Exercise materials:
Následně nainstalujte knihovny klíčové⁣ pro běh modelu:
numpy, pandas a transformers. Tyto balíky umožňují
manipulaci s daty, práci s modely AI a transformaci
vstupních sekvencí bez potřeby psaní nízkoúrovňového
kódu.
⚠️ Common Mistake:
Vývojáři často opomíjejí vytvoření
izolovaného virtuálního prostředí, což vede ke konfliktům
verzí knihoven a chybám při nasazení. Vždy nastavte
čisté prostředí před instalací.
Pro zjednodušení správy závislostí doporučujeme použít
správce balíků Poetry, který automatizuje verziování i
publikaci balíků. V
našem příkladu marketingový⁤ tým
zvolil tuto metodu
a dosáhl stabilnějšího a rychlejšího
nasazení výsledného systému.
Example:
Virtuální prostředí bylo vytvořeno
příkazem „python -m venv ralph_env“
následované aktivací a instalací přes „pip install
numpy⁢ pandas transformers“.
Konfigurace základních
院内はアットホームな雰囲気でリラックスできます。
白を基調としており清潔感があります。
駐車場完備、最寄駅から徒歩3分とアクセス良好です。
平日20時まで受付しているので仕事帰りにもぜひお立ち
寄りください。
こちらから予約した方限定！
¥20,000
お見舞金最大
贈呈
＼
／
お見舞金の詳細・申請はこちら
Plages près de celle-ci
...
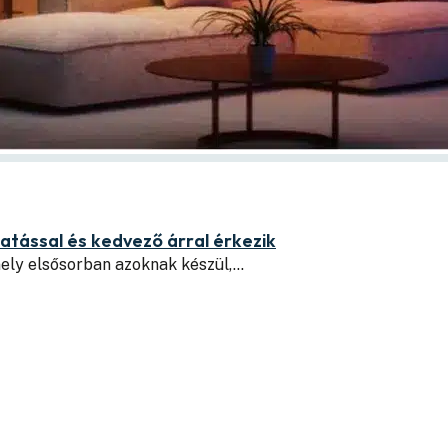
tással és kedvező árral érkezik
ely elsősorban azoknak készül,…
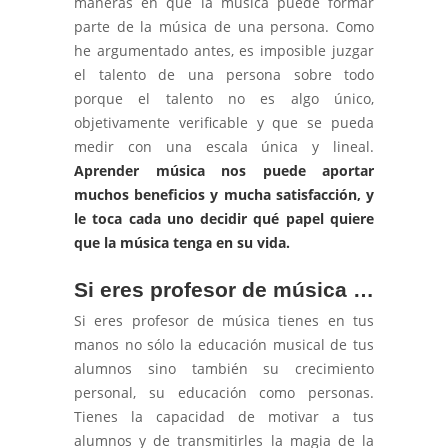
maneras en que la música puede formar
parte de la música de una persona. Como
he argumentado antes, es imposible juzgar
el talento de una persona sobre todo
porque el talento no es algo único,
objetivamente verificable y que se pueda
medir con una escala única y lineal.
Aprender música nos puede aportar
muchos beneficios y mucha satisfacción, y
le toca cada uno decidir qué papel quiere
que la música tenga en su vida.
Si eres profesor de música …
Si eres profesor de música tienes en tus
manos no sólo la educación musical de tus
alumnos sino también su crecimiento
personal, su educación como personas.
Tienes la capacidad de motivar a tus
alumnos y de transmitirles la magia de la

Work order: Proceeding from the line containing "Následně nainstalujte knihovny" through the line containing "Vývojáři často opomíjejí vytvoření", transcribe the lines above exactly, both end lines included.

Exercise output:
Následně nainstalujte knihovny klíčové⁣ pro běh modelu:
numpy, pandas a transformers. Tyto balíky umožňují
manipulaci s daty, práci s modely AI a transformaci
vstupních sekvencí bez potřeby psaní nízkoúrovňového
kódu.
⚠️ Common Mistake:
Vývojáři často opomíjejí vytvoření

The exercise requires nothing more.